Rob had factory brakes fitted, with alloy calipers, as used in some of these cars in period.
Then came the colour. “I’ve always had a soft spot for orange but also baby blue: there is a factory baby blue that’s almost white, which doesn’t do it for me.”
He and his wife were doing up the kitchen, “We pulled out a Resene card and said, ‘That’s it!’.”
Resene French Pass was scanned into the PPG equipment and came up as a Ford Escort colour. Rob and his dad then installed a new hood lining, new rubbers and seals, and though the dash is original, replaced the tatty wood veneer with a crackle-finish black.
“We bought modern carpet and cut out all the patterns ourselves, an awful job, and we got a back seat to replace the busted original and covered the red with VHT vinyl spray.”
The fronts came from performance parts specialists NZKW. “I knew I’d track day this, so I wanted something original which didn’t shout ‘modern seat’ and didn’t have headrests.” He fitted rectractable retrofit belts.

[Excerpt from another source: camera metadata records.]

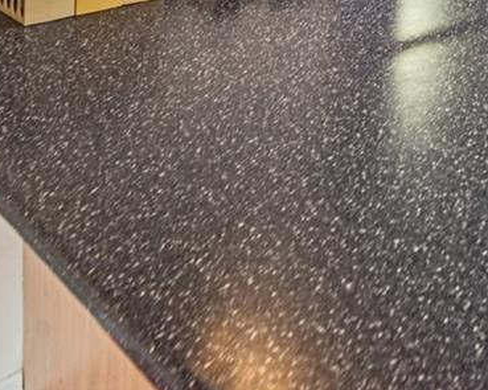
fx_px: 823
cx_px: 913
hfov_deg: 20.7
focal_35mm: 57
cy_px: -268
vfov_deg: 20.6
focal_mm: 14
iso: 160
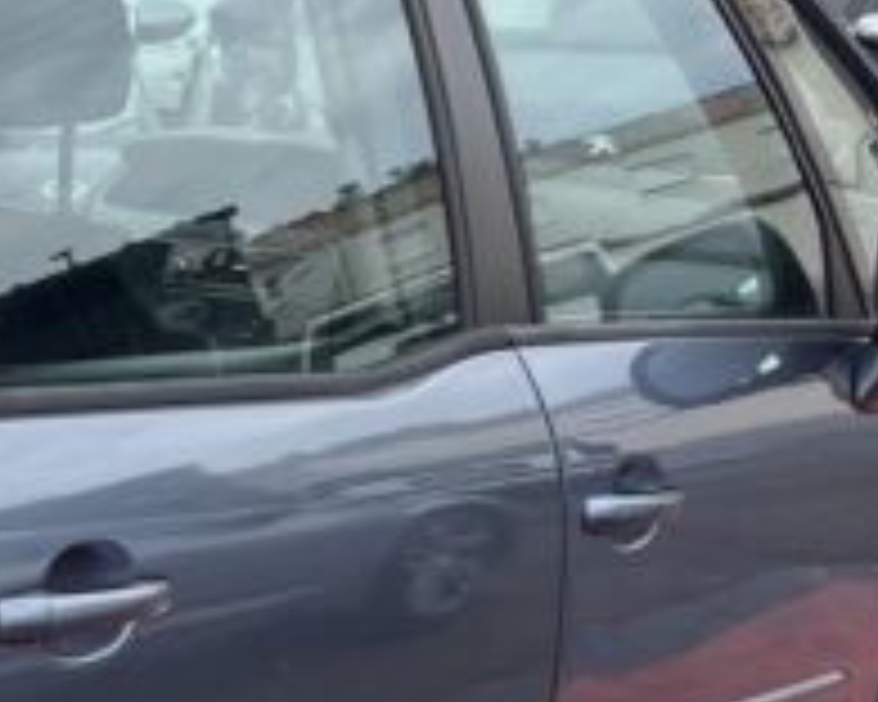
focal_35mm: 104
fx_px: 2702
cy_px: 666
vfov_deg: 14.6
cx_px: -612
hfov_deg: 16.1
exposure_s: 1/658
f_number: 1.6
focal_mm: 4.2
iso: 32
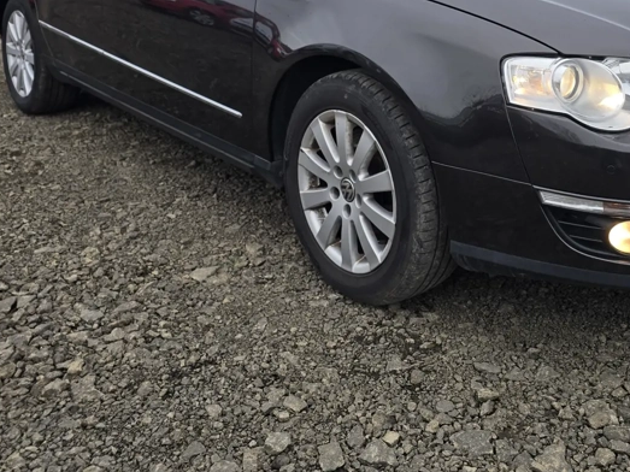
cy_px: 28
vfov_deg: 31.0
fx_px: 801
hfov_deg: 42.3
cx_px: 430
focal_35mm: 44
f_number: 1.7
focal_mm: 6.3
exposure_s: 1/180
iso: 25
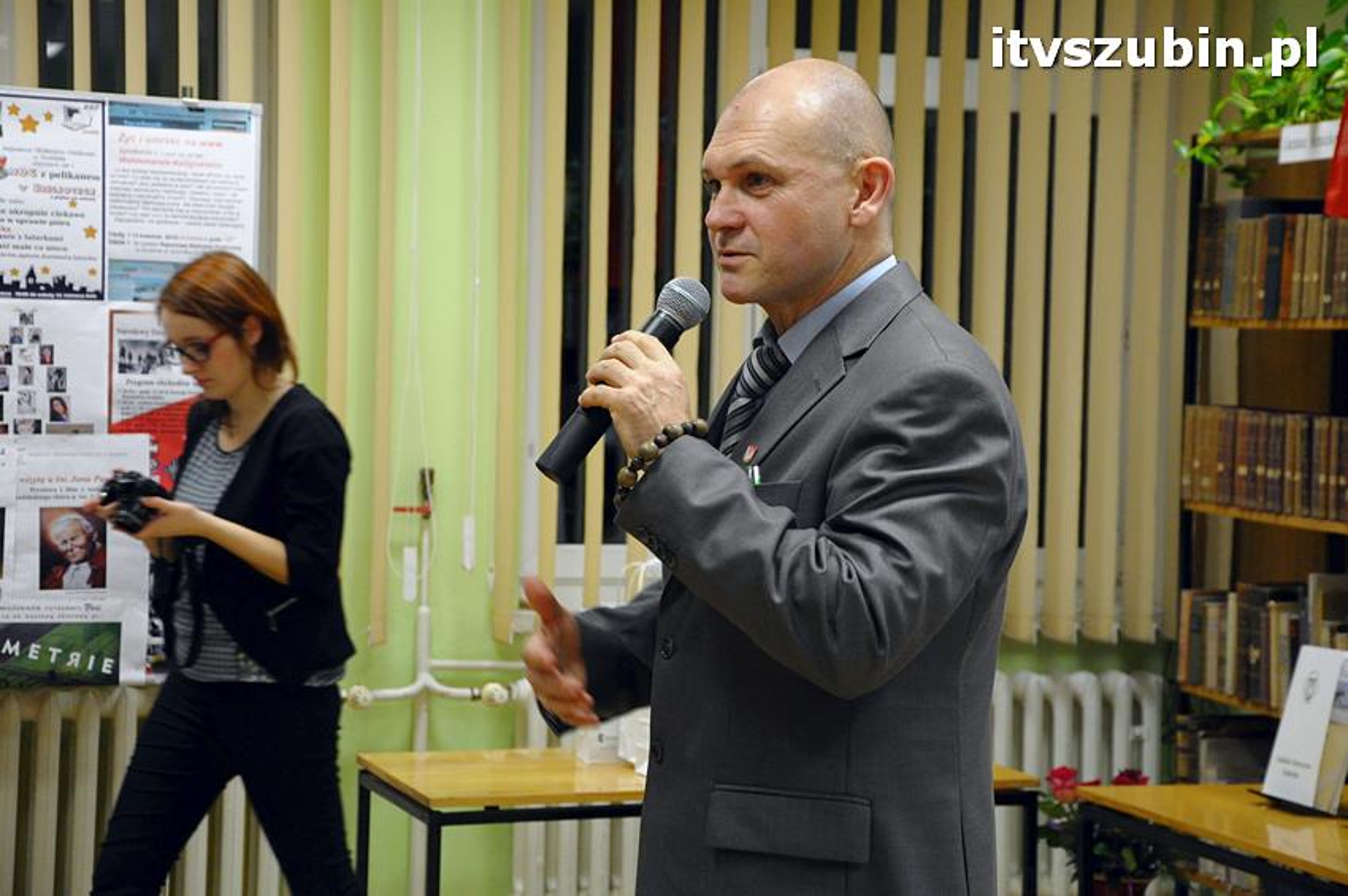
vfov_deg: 17.5
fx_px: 2918
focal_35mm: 78
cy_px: 448
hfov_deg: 26.0
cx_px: 674
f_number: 5
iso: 2000
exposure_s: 1/80
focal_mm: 52
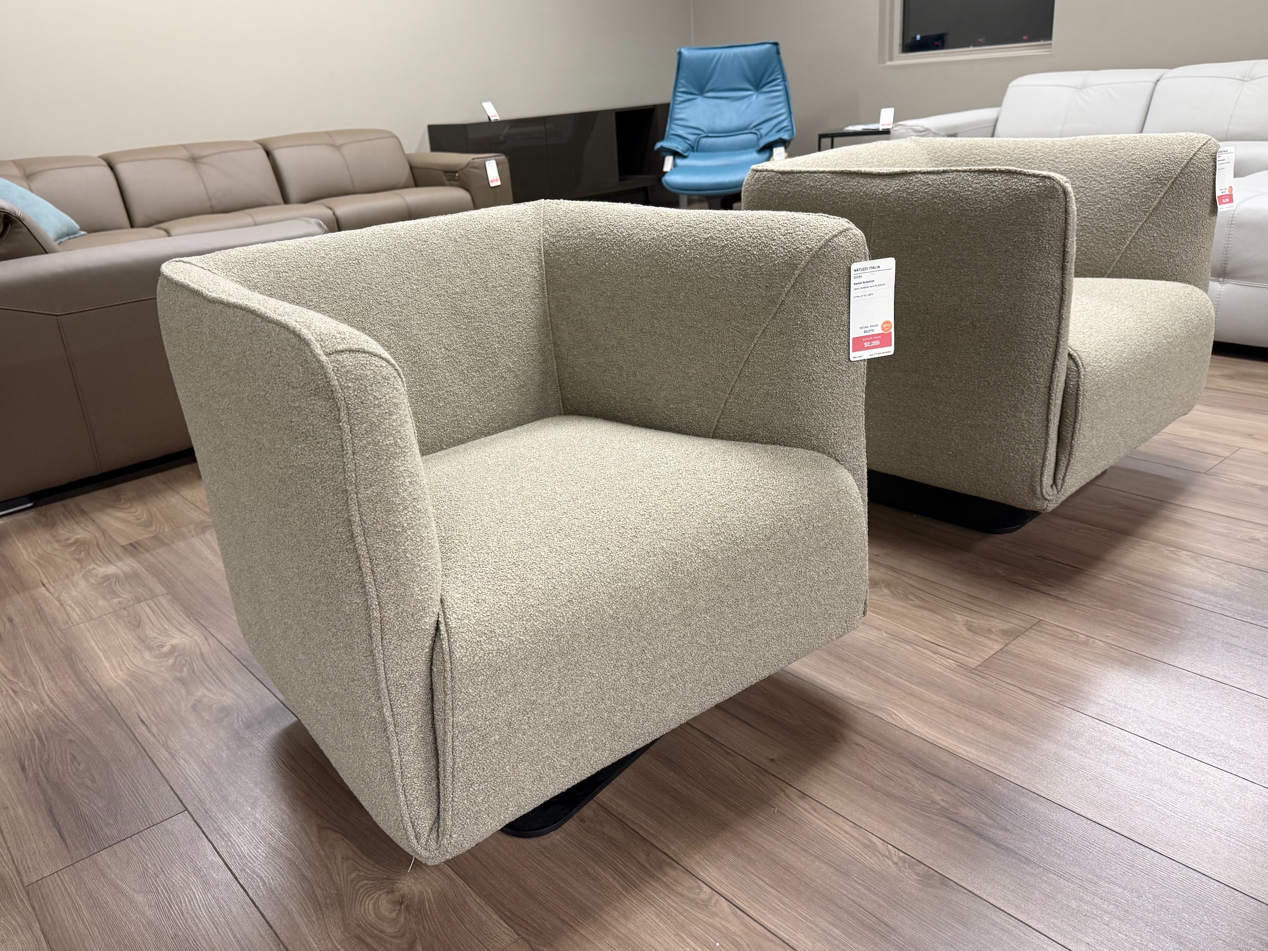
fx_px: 989
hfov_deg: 65.3
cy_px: 448
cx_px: 596
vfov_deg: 51.3
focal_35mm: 27
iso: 200
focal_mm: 6.76
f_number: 1.78
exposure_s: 1/60
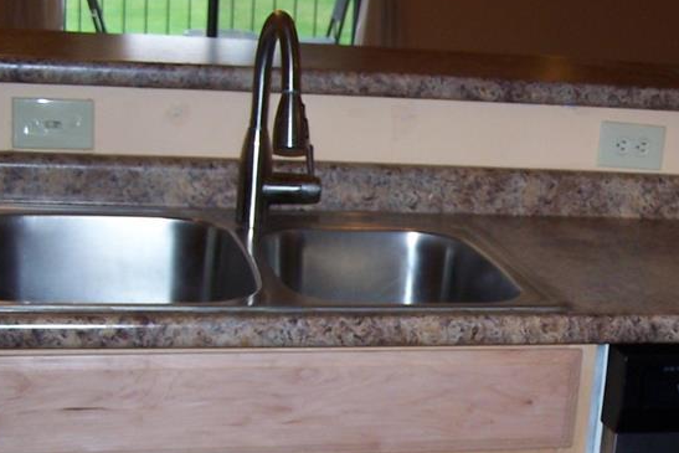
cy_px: 366
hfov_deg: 26.8
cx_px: 540
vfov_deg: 18.3
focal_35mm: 74
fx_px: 1396
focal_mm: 6.3
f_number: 2.8
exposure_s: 1/60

The end result is that the car looks standard to anyone except a real Alfaholic.
It was finished in June and Rob and some mates immediately drove it from Auckland to Taupo for a track day.
“We absolutely flogged it, it didn’t miss a beat, ran beautifully, and we drove it back. It got some stone chips, which I’m happy with, as I didn’t want it to be a garage queen.”
He’s already driven 4000km in it, including shopping trips and commuting, no doubt thoroughly enjoying the fabulous soundtrack. “It’s got twin 42 Webers in it, and a lovely induction noise.”
The suspension’s the best of both worlds — just compliant enough for everyday driving, yet precise round corners.
The plan now is just to use it. He and his wife intend the Alfa to be the second car — luckily it’s a four-door, as soon there’ll be a child seat to accommodate.